Le Japon approuve la sortie du nucléaire d'ici 2040

Le parti gouvernemental japonais au pouvoir a approuvé aujourd'hui une politique visant à éliminer progressivement l'énergie nucléaire d'ici les années 2030, un changement radical qui devrait augmenter l'utilisation des combustibles fossiles et stimuler la demande d'efficacité et d'énergies renouvelables.





La ville d'Okuma a été évacuée suite à la crise de la centrale nucléaire de Fukushima. L'opinion populaire contre l'énergie atomique a conduit à un changement radical de la politique énergétique. Le Yomiuri Shimbun/AP

Le plan officialise le départ du Japon de l'énergie nucléaire l'année dernière à la suite de la catastrophe de la centrale nucléaire de Fukushima où toutes les centrales sauf deux ont été fermées pour des contrôles de sécurité. Comme en Allemagne et en Suisse, l'opinion publique au Japon s'est fermement retournée contre l'énergie atomique, ce qui a conduit à la décision d'aujourd'hui.

Les 50 réacteurs nucléaires restants du Japon fonctionneront jusqu'à leur durée de vie prévue de 40 ans, mais seront ensuite arrêtés, le dernier étant prévu pour le milieu des années 30. Le pays a l'intention de maintenir l'utilisation des combustibles fossiles aux niveaux à peu près actuels tout en triplant la part des énergies renouvelables et en augmentant l'efficacité énergétique, selon documents gouvernementaux .



En 2010, le Japon a obtenu 26 % de sa production d'électricité à partir de centrales nucléaires, 63 % à partir de centrales à combustibles fossiles et 10 % à partir d'énergies renouvelables. Avant la catastrophe de Fukushima, le pays disposait d'un plan stratégique pour augmenter le nucléaire à 45 % d'ici 2030 et les énergies renouvelables à 20 %, diminuant ainsi sa dépendance aux combustibles fossiles.

Mais la fusion de la centrale nucléaire provoquée par le tremblement de terre a sapé la vision de la sécurité de l'énergie atomique parmi les Japonais, ce qui a provoqué un changement radical.

La Fédération des compagnies d'électricité du Japon s'oppose au plan, affirmant qu'il aura un impact sérieux et immédiat sur l'approvisionnement en électricité du Japon. Le groupe industriel a également déclaré que cela entraînerait une augmentation des émissions de gaz à effet de serre et qu'il serait difficile de retenir les personnes qualifiées nécessaires pour entretenir les installations nucléaires actuelles.



À court terme, le Japon dépendra davantage de la production d'électricité thermique parce que les énergies renouvelables sont chères et instables, a déclaré le gouvernement dans le rapport, selon un rapport Bloomberg . En conséquence, le Japon continuera d'importer du pétrole, du charbon et du gaz naturel. (Voir, le Japon peut-il prospérer sans l'énergie nucléaire ?)
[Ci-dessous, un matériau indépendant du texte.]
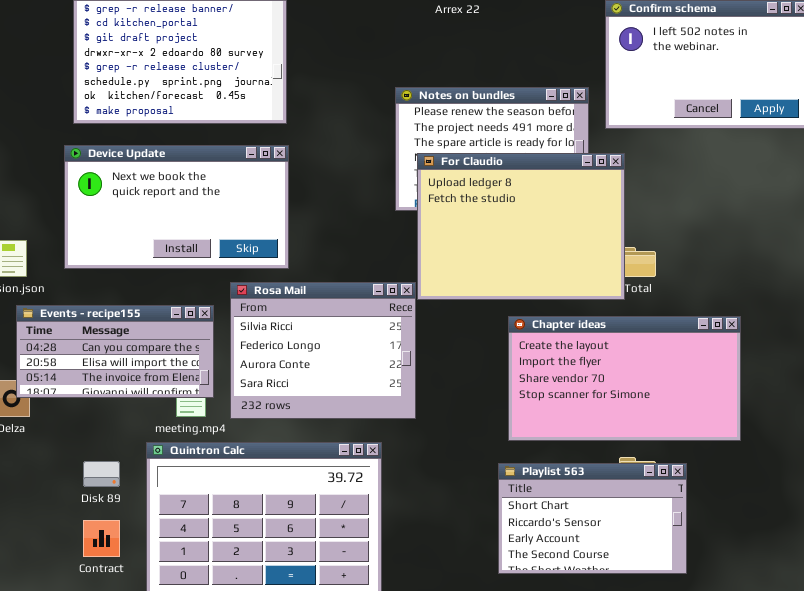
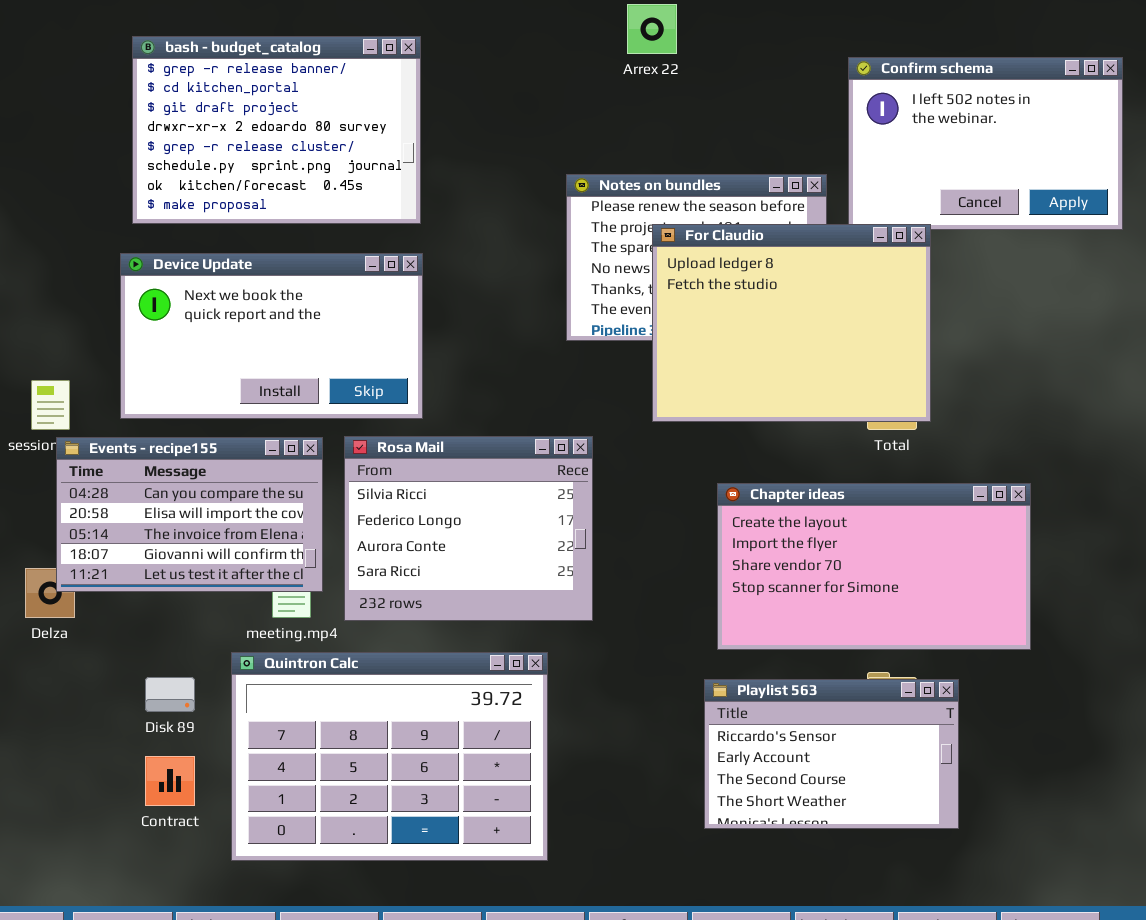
For Claudio: [417,153,625,300] -> [652,224,931,422], moved
Events - recipe155: [16,305,214,398] -> [56,437,323,592], resized
Playlist 563: [498,463,687,574] -> [704,679,959,829], scrolled down 1 row

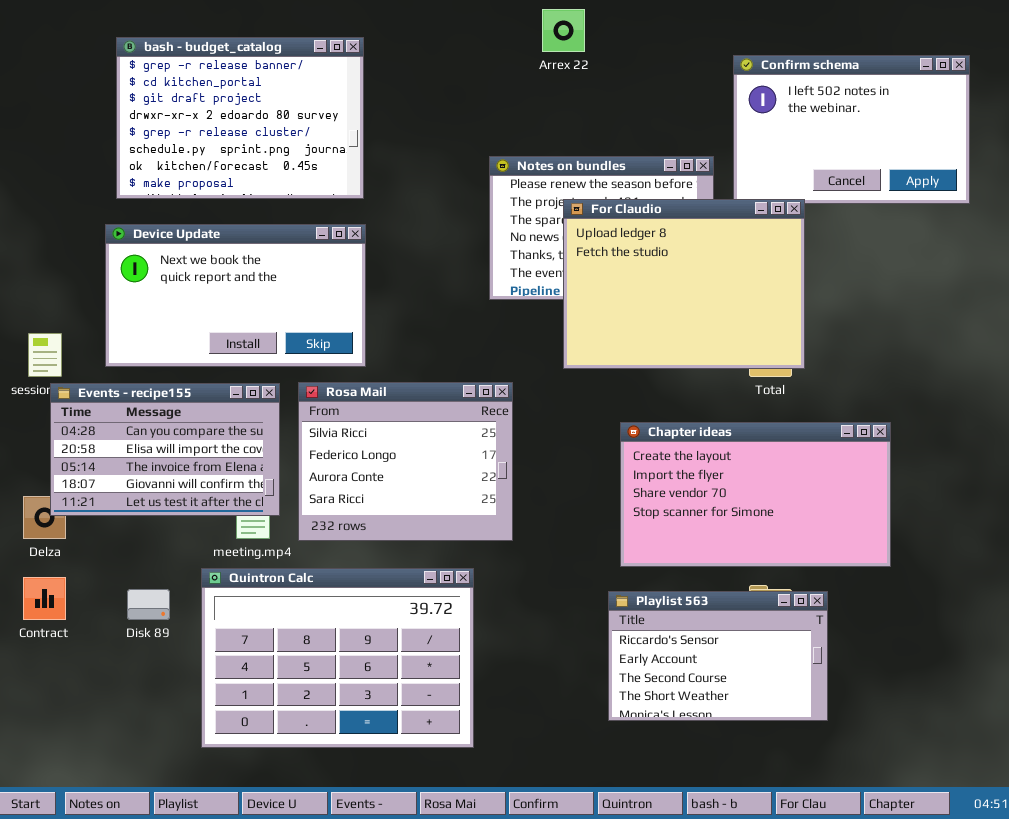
Contract: [145,756,195,806] -> [23,577,66,620], moved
Les responsables gouvernementaux ont déclaré que de nombreux détails du plan, qui comprend également des réformes réglementaires sur les marchés de gros et de détail de l'électricité, doivent encore être élaborés, selon les rapports.

En plus d'une plus grande dépendance au gaz naturel, le plan pourrait également entraîner une innovation accrue autour des technologies d'énergie propre, telles que l'hydrogène et le stockage d'énergie.



Le plan vaut la peine d'être essayé, mais tôt ou tard, on se rendra compte que ce n'est pas possible, a déclaré à Bloomberg Hirofumi Kawachi, analyste énergétique chez Mizuho Investors Securities. L'élimination de l'énergie nucléaire d'ici les années 2030 nécessitera des percées dans les technologies renouvelables et économes en énergie.

La réduction de l'énergie nucléaire a réduit la capacité de production d'électricité sur le réseau japonais et a rendu plus difficile le maintien d'un équilibre stable entre l'offre et la demande. Un rapport de Institut japonais d'économie de l'énergie le mois dernier a révélé qu'il y avait un risque accru de catastrophes naturelles et d'événements imprévus en 2011 après la mise hors service de la plupart des centrales nucléaires.